▸ WHAT TO WORK ON: Go to the line that includes "Studenten Net Twente" and retype it, then every line after it to the end of the data, adding nothing.

(Page-level text extractions)
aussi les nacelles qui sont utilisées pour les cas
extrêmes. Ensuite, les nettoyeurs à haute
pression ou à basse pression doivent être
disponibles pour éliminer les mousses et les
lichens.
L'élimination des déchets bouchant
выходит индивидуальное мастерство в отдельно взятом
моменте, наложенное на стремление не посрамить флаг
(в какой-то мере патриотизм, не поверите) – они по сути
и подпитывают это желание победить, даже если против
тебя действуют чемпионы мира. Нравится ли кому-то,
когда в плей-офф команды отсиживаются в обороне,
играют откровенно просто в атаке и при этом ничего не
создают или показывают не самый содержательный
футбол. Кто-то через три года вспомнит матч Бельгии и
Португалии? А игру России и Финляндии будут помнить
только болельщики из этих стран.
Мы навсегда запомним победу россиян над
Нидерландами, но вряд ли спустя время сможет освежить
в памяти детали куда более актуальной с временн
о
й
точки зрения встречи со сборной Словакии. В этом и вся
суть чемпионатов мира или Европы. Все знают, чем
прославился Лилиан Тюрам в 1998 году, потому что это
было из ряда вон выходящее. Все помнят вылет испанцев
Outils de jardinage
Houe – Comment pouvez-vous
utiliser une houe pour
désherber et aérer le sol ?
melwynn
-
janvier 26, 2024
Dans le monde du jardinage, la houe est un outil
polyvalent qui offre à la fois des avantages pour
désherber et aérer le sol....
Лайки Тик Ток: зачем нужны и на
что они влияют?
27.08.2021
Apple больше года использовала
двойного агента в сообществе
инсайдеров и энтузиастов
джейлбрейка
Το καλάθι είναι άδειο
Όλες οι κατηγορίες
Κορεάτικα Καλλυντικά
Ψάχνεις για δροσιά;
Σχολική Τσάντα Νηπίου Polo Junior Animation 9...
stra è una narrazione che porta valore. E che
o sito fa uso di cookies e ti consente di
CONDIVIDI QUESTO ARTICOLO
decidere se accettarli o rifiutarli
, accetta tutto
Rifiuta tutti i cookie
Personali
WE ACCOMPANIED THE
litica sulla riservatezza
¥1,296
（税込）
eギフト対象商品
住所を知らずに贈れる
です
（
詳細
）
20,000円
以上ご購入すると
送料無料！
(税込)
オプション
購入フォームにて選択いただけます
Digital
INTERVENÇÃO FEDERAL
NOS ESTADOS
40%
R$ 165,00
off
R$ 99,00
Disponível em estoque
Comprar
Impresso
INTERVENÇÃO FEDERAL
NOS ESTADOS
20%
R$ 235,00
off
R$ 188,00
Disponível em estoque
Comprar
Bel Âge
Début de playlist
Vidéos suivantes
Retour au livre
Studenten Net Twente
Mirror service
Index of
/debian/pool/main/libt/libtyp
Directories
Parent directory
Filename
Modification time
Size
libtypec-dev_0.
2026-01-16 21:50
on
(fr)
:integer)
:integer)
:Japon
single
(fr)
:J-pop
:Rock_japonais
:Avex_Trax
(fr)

▸ EXERCISE ANSWER:
Studenten Net Twente
Mirror service
Index of
/debian/pool/main/libt/libtyp
Directories
Parent directory
Filename
Modification time
Size
libtypec-dev_0.
2026-01-16 21:50
on
(fr)
:integer)
:integer)
:Japon
single
(fr)
:J-pop
:Rock_japonais
:Avex_Trax
(fr)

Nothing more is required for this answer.